Step 1
Separate the students into two groups (or four groups if running two assemblies). Generally three to seven students per group works best.
Step 2
Separate the pieces into two groups. The pieces have a barcode on the 5′ end. The barcodes have a format that consists of a single character followed by a dash followed by six numbers and then finally a letter. The initial character before the dash designates the group that the piece belongs to. Thus the barcode 2-664789P belongs to group 2. Barcode 1-371164C belongs to group 1. The barcode for the 40-kb piece has an initial character of B, which represents bridge. B1 is the part of the 40-kb piece that goes with group one. B2 goes with group 2. This 40-kb piece is introduced later.
Step 3
Go through the Student Instructions with the students.
Step 4
Give the students the pieces.
Notes
- If the students need help during the assembly, you can assist them. The barcodes also contain information on the placement of the pieces. The third number after the dash in the barcode indicates which position (reading from left to right) the piece has within the group. Thus the barcode 2-664789P is the fourth piece from the left piece in group 2. Barcode 1-371164C is the left-most piece in group 1. The third positions in the 40-kb fragment pieces do not have any significance.
- The two pieces that contain mismatches are 1-653687F and 2-664789P.
Step 5
- Once they have completed the assembly, make the following points:
- Show the idea of depth of coverage (the number of times a particular base is sequenced on different reads) by pointing out areas where the assembly is 3 to 4 times in depth.
- A true assembly is much more difficult than this due to the following reasons:
- The clones and reads are 50 times longer.
- The clones are double stranded and their orientation is unknown.
- Genomes contain repeat areas.
- There is potential for contamination.
- There may be polymorphisms.
- The number of reads in an assembly is in the thousands to millions. Ideally, there are enough reads so that every base is represented 10 times, thus giving us 10x depth of coverage.

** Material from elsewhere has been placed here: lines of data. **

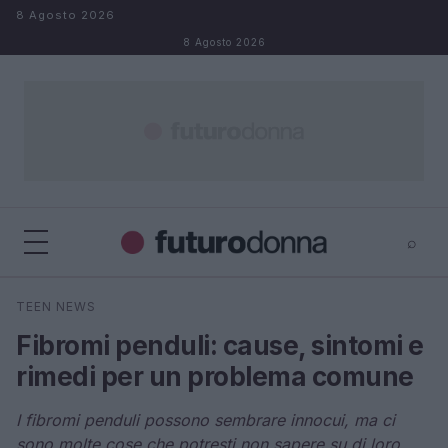
Salta al contenuto
8 Agosto 2026
8 Agosto 2026
⌕
×
⌕
TEEN NEWS
Cerca
Fibromi penduli: cause, sintomi e
rimedi per un problema comune
I fibromi penduli possono sembrare innocui, ma ci
sono molte cose che potresti non sapere su di loro.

- These difficulties make it necessary to use computers to perform the assemblies.
- Note that the 40kb piece bridged the two contigs thus resulting in one contig. This is the main reason why the JGI does 40kb libraries. If the portion of the assembly where a 40kb fragment does not have enough depth of coverage, then often times that fragment is broken up into a 3kb library to fill in the area.
- Note that the base-pair mismatch was in the last base of the read. This is there to illustrate that the quality scores typically drop towards the end of the read.
- To illustrate other points relating to sequence quality, work through the quality activity.
Step 6
Go through the Computer Demo with the students.